C’est pour cela que Carole Delga (présidente de la Région Occitanie), Georges Méric (président du Département de la Haute-Garonne) et Jean-Luc Moudenc (maire de Toulouse et président de Toulouse Métropole) ont décidé d’unir leurs voix pour interpeller les candidats à l’élection présidentielle. Leur but est simple : voir Toulouse relier à Paris par la LGV.

Voici le communiqué commun. «A quelques jours du premier tour de l’élection présidentielle et alors que le président de SNCF est à Toulouse ce 19 avril, Carole Delga, présidente de la Région Occitanie / Pyrénées-Méditerranée, Georges Méric, président du Conseil départemental de Haute-Garonne, et Jean-Luc Moudenc, président de Toulouse Métropole, réaffirment d’une seule voix la nécessité de la grande vitesse à Toulouse : «Comment concevoir aujourd’hui que la 4e ville de France soit mise à l’écart de la grande vitesse et de toutes les retombées positives qu’elle entraîne pour le territoire ?  Toulouse, la Haute-Garonne et l’ensemble d’Occitanie / Pyrénées-Méditerranée ne peuvent pas rester sans liaison ferroviaire à très grande vitesse avec le reste du pays.

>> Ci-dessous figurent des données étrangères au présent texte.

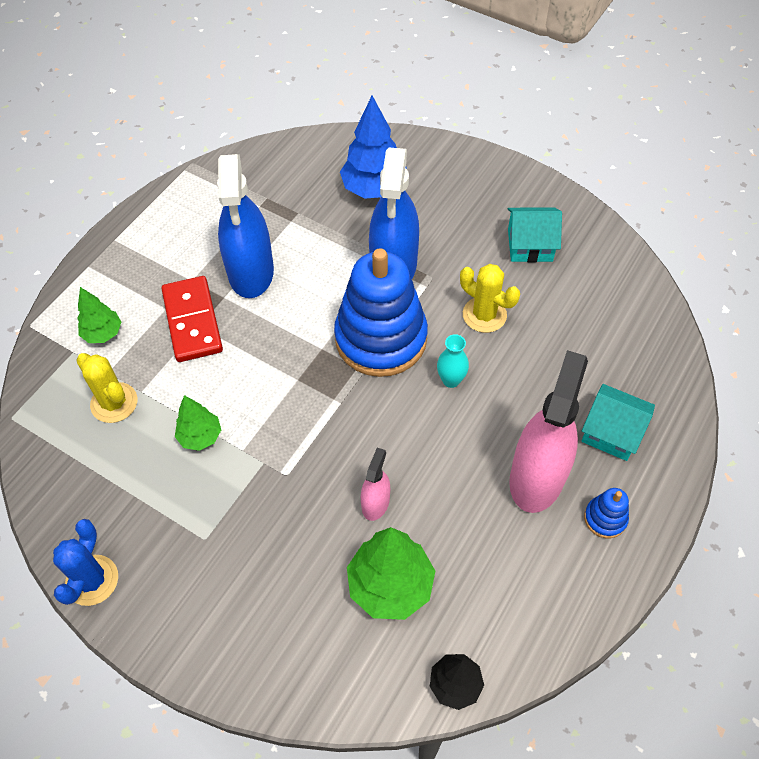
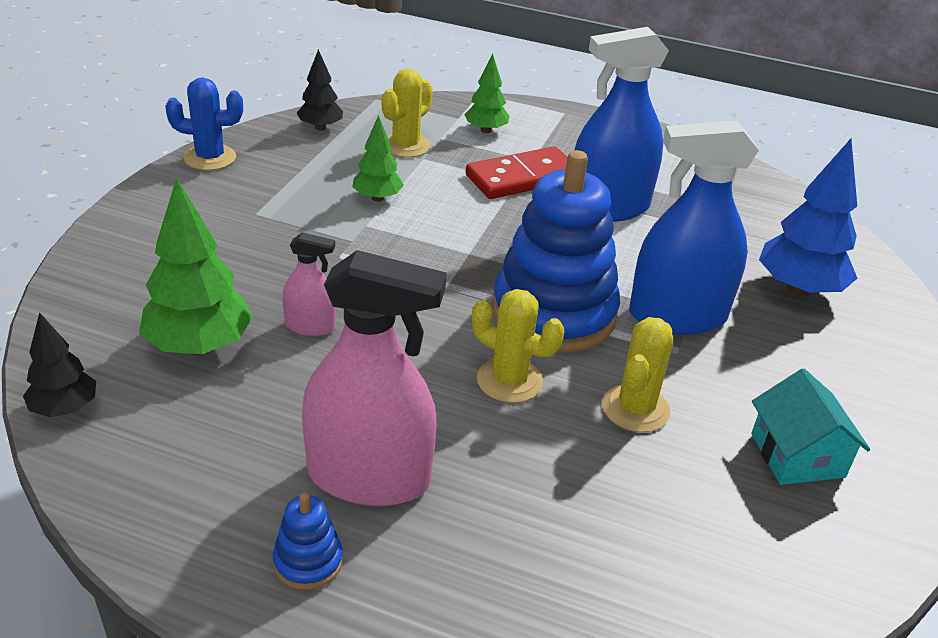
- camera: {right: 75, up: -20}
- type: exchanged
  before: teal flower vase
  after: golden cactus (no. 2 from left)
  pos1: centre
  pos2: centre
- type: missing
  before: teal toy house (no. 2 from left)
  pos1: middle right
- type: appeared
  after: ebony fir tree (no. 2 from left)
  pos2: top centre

Notre région accueille 52 000 nouveaux habitants chaque année. Pour booster l’économie et les emplois, pour accroître l’attractivité et l’activité touristique, pour assurer l’égalité territoriale, la LGV reliant Paris à Toulouse n’est plus un atout, c’est une nécessité. A nos côtés, de nombreuses collectivités partenaires, des acteurs socio-économiques, des usagers, des associations, la réclament et l’attendent.




Nous ne pouvons pas être le chaînon manquant de la grande vitesse du Sud-Ouest européen. Nous formons un pack, mobilisé plus que jamais, pour défendre ce projet indispensable à notre territoire et à l’Europe, qui doit mettre Toulouse à 3h10 de Paris.

Aussi, nous adressons un appel aux candidats à l’élection présidentielle. Nous leur demandons de confirmer le lancement de la ligne Bordeaux-Toulouse, selon les engagements pris depuis le début du projet Grand Projet Sud-Ouest (GPSO). Il faut la grande vitesse à Toulouse !»

Pyrénéesinfo Toulouse.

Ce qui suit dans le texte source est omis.